■ **List of tasks**:
1: Answer these questions from the article on the food safety culture toolkit:
(a) What size of food businesses is the toolkit custom-made for?
(b) How long was the work that produced the toolkit?
(c) In what year was Stop Foodborne Illness founded?
2: Reproduce the food safety culture toolkit article word for word, everything from "The Alliance comprises" down to "says the Alliance.".

■ **Supplied passage**:
Alliance to Stop Foodborne Illness develops food safety culture toolkit

U.S – The Alliance to Stop Foodborne Illness has created an evolving food safety culture toolkit custom-made for small and medium-sized food businesses to help companies mature their food safety cultures.

The Alliance comprises of Stop Foodborne Illness (STOP) and industry-leading food safety practitioners from Fortune 500 companies.

Food safety culture is one of the biggest drivers of change across the food industry. By definition, a mature and positive food safety culture consists of shared values, norms and beliefs that affect mindsets and behaviors toward food safety in, across and throughout the company.

Leaders in mature and positive cultures demonstrate ownership and recognize food safety is integral to the consumer and the success of their company.

“Every company has a food safety culture — good, bad or okay — but how do you work to improve when you might not know how to start?” says the Alliance.

The Alliance is offering the toolkit at no cost since it believes that even one person impacted by foodborne illness is too many. It also aims to bolster food safety behaviors that help prevent our friends, loved ones, and neighbors from getting sick.

"This toolkit helps food companies shift from doing the bare minimum to avoid recalls, to making good, holistic choices to protect overall public health."

Dr. Vanessa Coffman, Director, Alliance to Stop Foodborne Illness Tweet

The toolkit is the result of a whole year’s work which involved taking into account scientific facts, personal food safety culture experiences, and working with STOP constituent advocates negatively impacted by a foodborne illness.

It helps businesses create a strategy to improve their food safety culture, reports Quality Assurance & Food Safety.

“This toolkit helps food companies shift from doing the bare minimum to avoid recalls, to making good, holistic choices to protect overall public health.

“By sharing our Alliance members’ best practices, smaller companies can now build a path toward improving their own food safety culture. This toolkit is not a checklist. It is a process of continual learning, a helpful guide in choosing tools most effective for your workforce,” said Dr. Vanessa Coffman, Director of Alliance to Stop Foodborne Illness.

Much like a food safety culture journey, the toolkit will evolve with additional resources, guides and how-to strategies.

“We will continue to enhance this toolkit for as long as organizations continue to want to keep products and families safe from foodborne illness,” said Coffman.

The Alliance to Stop Foodborne Illness is a program of Stop Foodborne Illness (STOP), a national, non-profit public health organization dedicated to the prevention of illness and death from foodborne pathogens.

Founded in 1993 by those impacted by a deadly strain of E. coli, STOP continues to support and represent illness survivors, advance public understanding of foodborne illness and support public policies and industry practices that strengthen prevention.

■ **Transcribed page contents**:
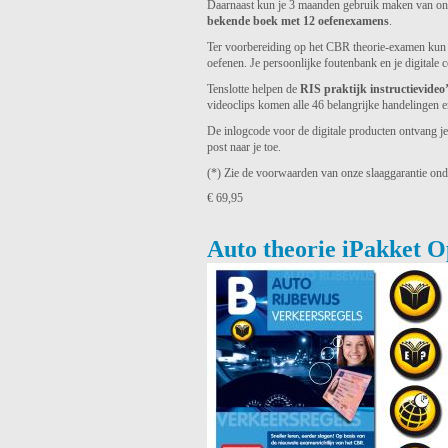
Daarnaast kun je 3 maanden gebruik maken van o
bekende boek met 12 oefenexamens
.
Ter voorbereiding op het CBR theorie-examen kun
oefenen. Je persoonlijke foutenbank en je digitale 
Tenslotte helpen de
RIS praktijk instructievideo
videoclips komen alle 46 belangrijke handelingen en
De inlogcode voor de digitale producten ontvang je
post naar je toe.
(*) Zie de voorwaarden van onze slaaggarantie ond
€ 69,95
Auto theorie iPakket 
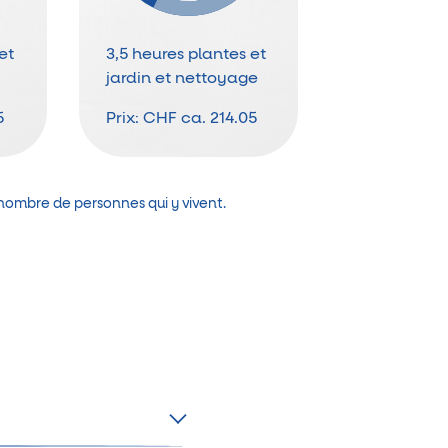
et
3,5 heures plantes et
jardin et nettoyage
5
Prix:
CHF ca. 214.05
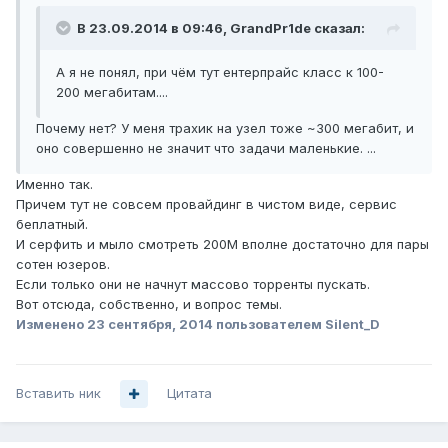
В 23.09.2014 в 09:46, GrandPr1de сказал:
А я не понял, при чём тут ентерпрайс класс к 100-
200 мегабитам....
Почему нет? У меня трахик на узел тоже ~300 мегабит, и
оно совершенно не значит что задачи маленькие. ...
Именно так.
Причем тут не совсем провайдинг в чистом виде, сервис
беплатный.
И серфить и мыло смотреть 200M вполне достаточно для пары
сотен юзеров.
Если только они не начнут массово торренты пускать.
Вот отсюда, собственно, и вопрос темы.
Изменено
23 сентября, 2014
пользователем Silent_D
Вставить ник
Цитата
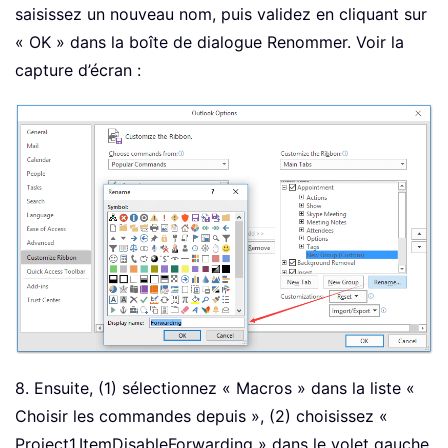
saisissez un nouveau nom, puis validez en cliquant sur
« OK » dans la boîte de dialogue Renommer. Voir la
capture d’écran :
8. Ensuite, (1) sélectionnez « Macros » dans la liste «
Choisir les commandes depuis », (2) choisissez «
Project1.ItemDisableForwarding » dans le volet gauche,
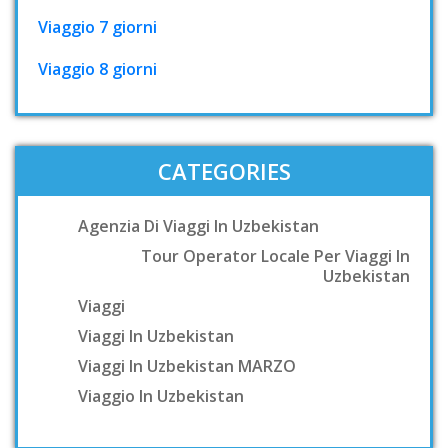
Viaggio 7 giorni
Viaggio 8 giorni
CATEGORIES
Agenzia Di Viaggi In Uzbekistan
Tour Operator Locale Per Viaggi In
Uzbekistan
Viaggi
Viaggi In Uzbekistan
Viaggi In Uzbekistan MARZO
Viaggio In Uzbekistan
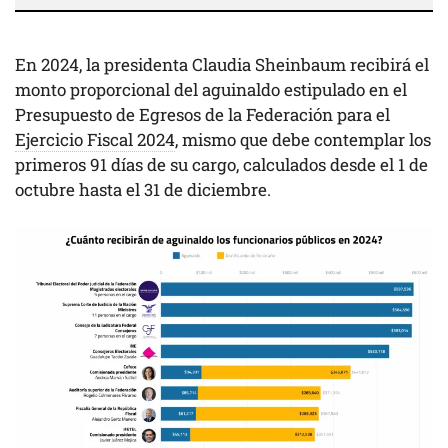
En 2024, la presidenta Claudia Sheinbaum recibirá el
monto proporcional del aguinaldo estipulado en el
Presupuesto de Egresos de la Federación para el
Ejercicio Fiscal 2024
, mismo que debe contemplar los
primeros 91 días de su cargo, calculados desde el 1 de
octubre hasta el 31 de diciembre.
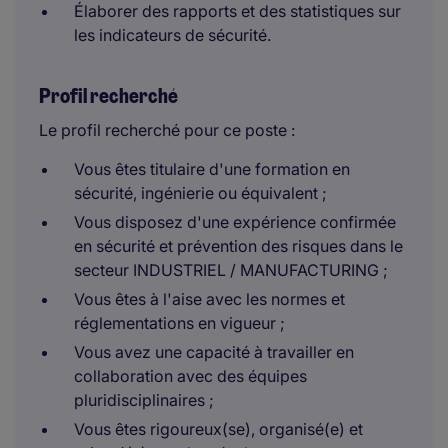
Élaborer des rapports et des statistiques sur
les indicateurs de sécurité.
Profil recherché
Le profil recherché pour ce poste :
Vous êtes titulaire d'une formation en
sécurité, ingénierie ou équivalent ;
Vous disposez d'une expérience confirmée
en sécurité et prévention des risques dans le
secteur INDUSTRIEL / MANUFACTURING ;
Vous êtes à l'aise avec les normes et
réglementations en vigueur ;
Vous avez une capacité à travailler en
collaboration avec des équipes
pluridisciplinaires ;
Vous êtes rigoureux(se), organisé(e) et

■ **Responses for each task**:
1:
(a) Small and medium-sized food businesses.
(b) A whole year.
(c) 1993.

2:
The Alliance comprises of Stop Foodborne Illness (STOP) and industry-leading food safety practitioners from Fortune 500 companies.

Food safety culture is one of the biggest drivers of change across the food industry. By definition, a mature and positive food safety culture consists of shared values, norms and beliefs that affect mindsets and behaviors toward food safety in, across and throughout the company.

Leaders in mature and positive cultures demonstrate ownership and recognize food safety is integral to the consumer and the success of their company.

“Every company has a food safety culture — good, bad or okay — but how do you work to improve when you might not know how to start?” says the Alliance.